_Document section:_
“As if by some Plan”: Alexandria, Aristeas, Philo, and the LXX

 

 
Resting in the cloistered place, and with no one present, that is except the elements of the region—earth, water, air, heaven—concerning the creation of which they were about to give a sacred account–for the beginning of the law is the account of creation—the others, just as though they were being inspired, other people were not interpreting other things, but all were translating the same nouns and verbs, as if a Suggester gave were instructing each of them invisibly (Philo, Life of Moses 2.37).
I’ve spent a number of my last few posts discussing the differences between the Greek and the Hebrew texts which lay behind our modern, English Bibles. These differences, although mostly influencing the Hebrew Bible / Old Testament, can and do influence how we read the New Testament as well. But, before we go any further, we really need to discuss what these terms mean. So, let’s get started with the Septuagint! 
 
Philadelphus r. 285–246 BCE
According to the legendary account found in the Letter of Aristeas (2nd cent BCE), Demetrius of Phaleron was given huge sums of money by Ptolemy II Philadelphus to make the Library of Alexandria the greatest library of the entire world. In the midst of his extravagant purchases, he learns of the Pentateuch and is convinced that “it is necessary for these books to be in your library in an accurate and careful form, since the subject is very philosophical and in nature and pure, perhaps even divine!” (Aristeas, 31).
 
The problem, of course, is that their content requires as much expertise to translate as does the language. Demetrius convinces the king to write a letter to the high priest in Jerusalem to send down translators:

Send us six men from each of your tribes, those who have proven their character by their way of life, men who are Elders, experienced in the things of their own law, so that after examining the translation and taking the agreement from the majority, which is accurate with reference to the translation, we might set it elegantly in a manner worth of the regime and your choice! (32).

_Work task A:_
Answer these questions about the Septuagint post:
(i) Who gave Demetrius of Phaleron huge sums of money for the Library of Alexandria?
(ii) How many men from each tribe does the letter ask the high priest to send?
(iii) According to the opening passage, what is the beginning of the law?

[Stored data entries]
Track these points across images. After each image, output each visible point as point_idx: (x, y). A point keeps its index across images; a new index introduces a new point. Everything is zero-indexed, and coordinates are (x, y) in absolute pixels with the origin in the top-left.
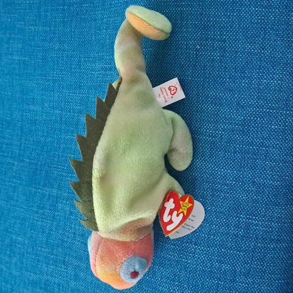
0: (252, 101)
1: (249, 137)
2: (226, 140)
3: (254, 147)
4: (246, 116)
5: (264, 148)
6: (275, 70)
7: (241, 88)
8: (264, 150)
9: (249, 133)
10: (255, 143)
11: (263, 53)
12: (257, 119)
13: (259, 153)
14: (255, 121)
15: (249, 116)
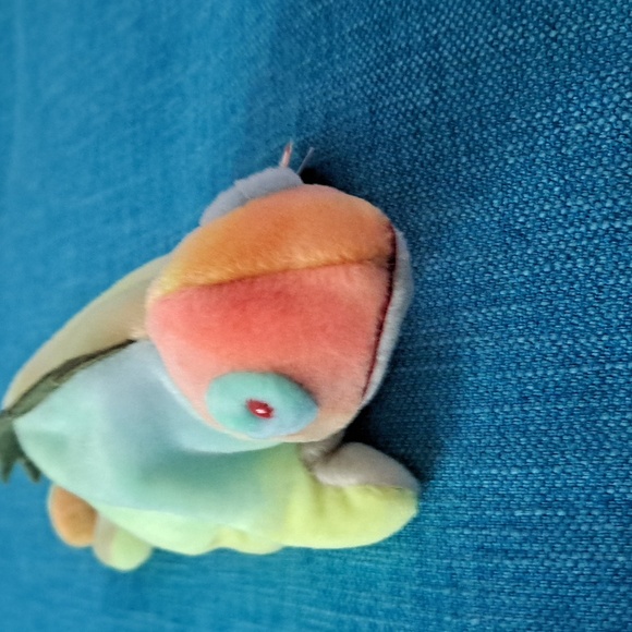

_Work task B:_ Return every line of the rows above that contains the word "Track".

_Final answer A:_
(i) Ptolemy II Philadelphus
(ii) Six
(iii) The account of creation

_Final answer B:_
Track these points across images. After each image, output each visible point as point_idx: (x, y). A point keeps its index across images; a new index introduces a new point. Everything is zero-indexed, and coordinates are (x, y) in absolute pixels with the origin in the top-left.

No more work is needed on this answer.